Nokia's new NFC-enabled Play speakers.
It's also worth noting that the NFC chip inside the N9 isn't the kind required for electronic payment systems, so don't buy an N9 thinking it will be your cashless wallet in the near future.
The pleasing simplicity of the N9's UI design translates into a mostly smooth and seamless user experience. Swiping between the three main panes of the UI is smooth, fast and as good as you'd expect from a phone in this price range. It's not just the design of the UI that fuels this performance; Nokia also packs a 1GHz Cortex-A8 OMAP 3630 processor with 1GB of RAM and a Power SGX530 graphics processor into this handset.
Battery life isn't outstanding, though, with the N9 struggling to get through to the end of a work day. Granted, this is with us remaining connected to our various online messaging services for the duration, but as a core part of this handset's offering we imagine that this sort of connectivity would resemble the everyday usage of those who choose an N9.

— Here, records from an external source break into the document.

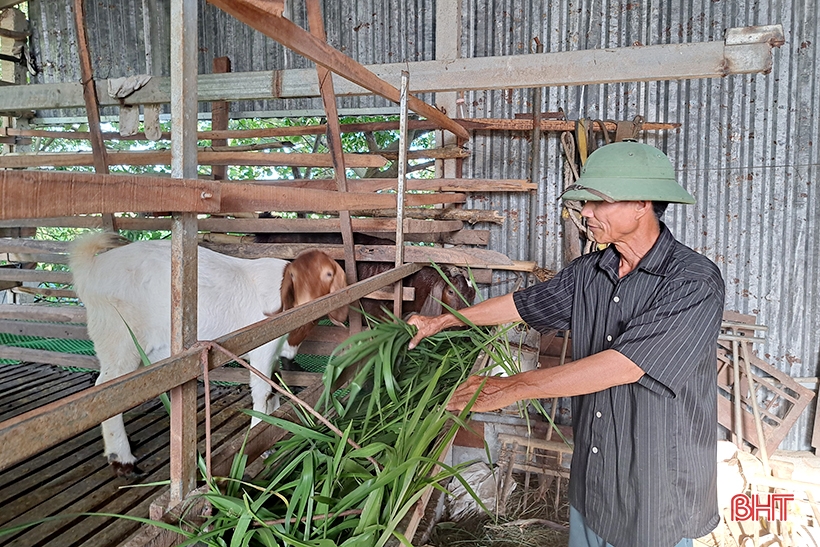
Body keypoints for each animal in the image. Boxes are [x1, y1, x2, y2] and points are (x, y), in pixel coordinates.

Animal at [71, 233, 350, 478]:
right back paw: (122, 460)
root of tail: (92, 268)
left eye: (329, 274)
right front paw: (261, 438)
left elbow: (274, 391)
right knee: (106, 389)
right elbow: (262, 393)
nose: (306, 303)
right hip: (119, 337)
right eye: (293, 277)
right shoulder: (263, 349)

Despite a laundry list of missing features, the N9 is Nokia's best phone for a long time. The MeeGo OS feels lean and fast, and the messaging system is a winner. The web browser is limited in its features and controls, but is pleasingly zippy when loading pages. It is also one the best media-playing mobiles that we've come across in 2011, with a long list of supported codecs.
If you don't know the difference between an iPhone and an Android, and you're looking for a decent smartphone experience wrapped in some truly gorgeous hardware, then the N9 could be for you. Just make sure that you understand its various limitations before you dive in.